自転車による観光振興だけでなく、住民の健康増進、交通混雑の緩和、環境負荷の低減等により、公共の利益を増進し地方創生を図ろうとする自治体連携です。全国的に広がっていますが、自転車に対する考え方が場所によって、まだら模様なのは否めません。
例えば、雪に覆われる地域では、冬期間の自転車の活用は考えづらいため、現実問題として自転車を活用する町づくりは打ち出しにくいでしょう。北日本の自治体も参加していますが、気候や降雪量の関係で、温暖な地域と違って自転車への関心が高くないのは仕方のないところでしょう。


では、降雪地域で自転車の活用はナンセンスかと言えば、そんなことはありません。その一つの例が北欧にあります。フィンランド中部に位置する同国第四の都市、
オウルです。北緯65度、首都ヘルシンキよりさらに650キロも北にあって、一年のうちの5ヶ月間は雪に覆われる都市です。(ちなみに稚内でも北緯45度。)
そんな街では、冬の間自転車が使われなくても仕方ないように思いますが、
オウル市民は積雪期でも乗る人が少なくありません。通勤や通学、日常の移動に自転車を使います。オウル市民の全ての移動のうち約20%は自転車によるものであり、冬には減るものの、約12%もあります。ヘルシンキの約9%も上回っています。

最近ヨーロッパの都市では自転車に乗る人が増加傾向にあるとは言え、例えばロンドンでは、市民の全ての移動に占める自転車の割合は約2%です。さすがに自転車大国のオランダ、アムステルダムの50%やコペンハーゲンの約33%に比べれば低いですが、ヨーロッパの一般的な都市を大きく上回ります。
積雪の中でもこれほどオウル市民が自転車で移動するのは、市が自転車インフラとそのメンテナンスに力を入れていて、雪が降っても自転車が便利だからです。市は、自転車の活用を明確に打ち出し、自転車と歩行者を優先したインフラを整備してきました。

いつも朝の通勤時間前には、すべての主要な自転車道が除雪されています。市の担当者も、クルマ向けの除雪よりも優先されると明言しています。除雪車の運転手は、自分で自転車で走ってみて除雪状態を確認することまで義務付けられており、本当に市民のためになる除雪を行っています。
自転車で通勤している市民の中に委嘱された人がいて、除雪状況を評価し、特に小さい道まで除雪が維持されているか定期的に報告することになっています。この評価によっては、市が委託する除雪業者にボーナスを出すことになっているので、雪でも走りやすくなるのです。

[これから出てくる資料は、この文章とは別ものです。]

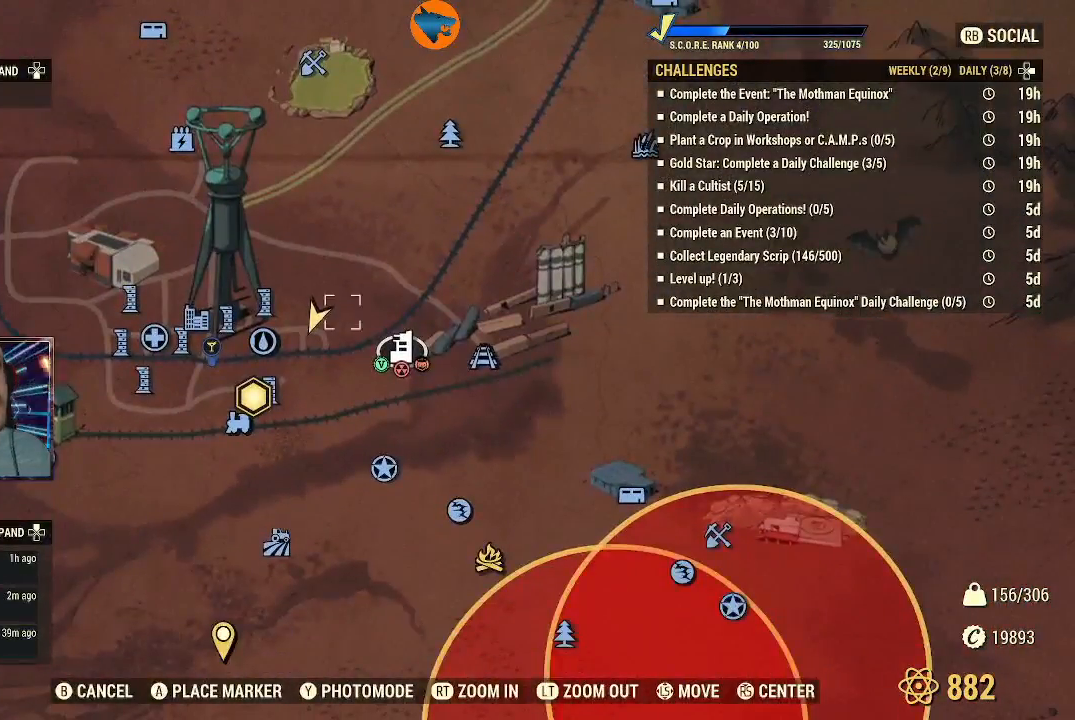
{"dt_ms": 500, "buttons": [], "left_stick": "center", "right_stick": "center", "events": [[233, "left_stick", "down-left"], [500, "left_stick", "center"]]}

除雪状況の情報はネットでも提供しています。

寒ければ氷点下30度にもなるというオウルの気候も影響していますが、寒いぶん雪質が良く、圧雪となって、かなり良いグリップが得られると言います。融雪のための塩などは使っておらず、除雪するだけですが意外と滑りにくく、スタッドレスなどの冬用タイヤを使用する人は3分の1に過ぎないそうです。
11月から4月の初めまでは気温が氷点下、1月や2月は平均気温が−10度を下回りますが、みぞれ混じりの雪より、かえってサイクリングに適していると市民は感じています。泥ハネとかもなく、夏場のアスファルトを走行するより快適だとする市民も少なくないそうです。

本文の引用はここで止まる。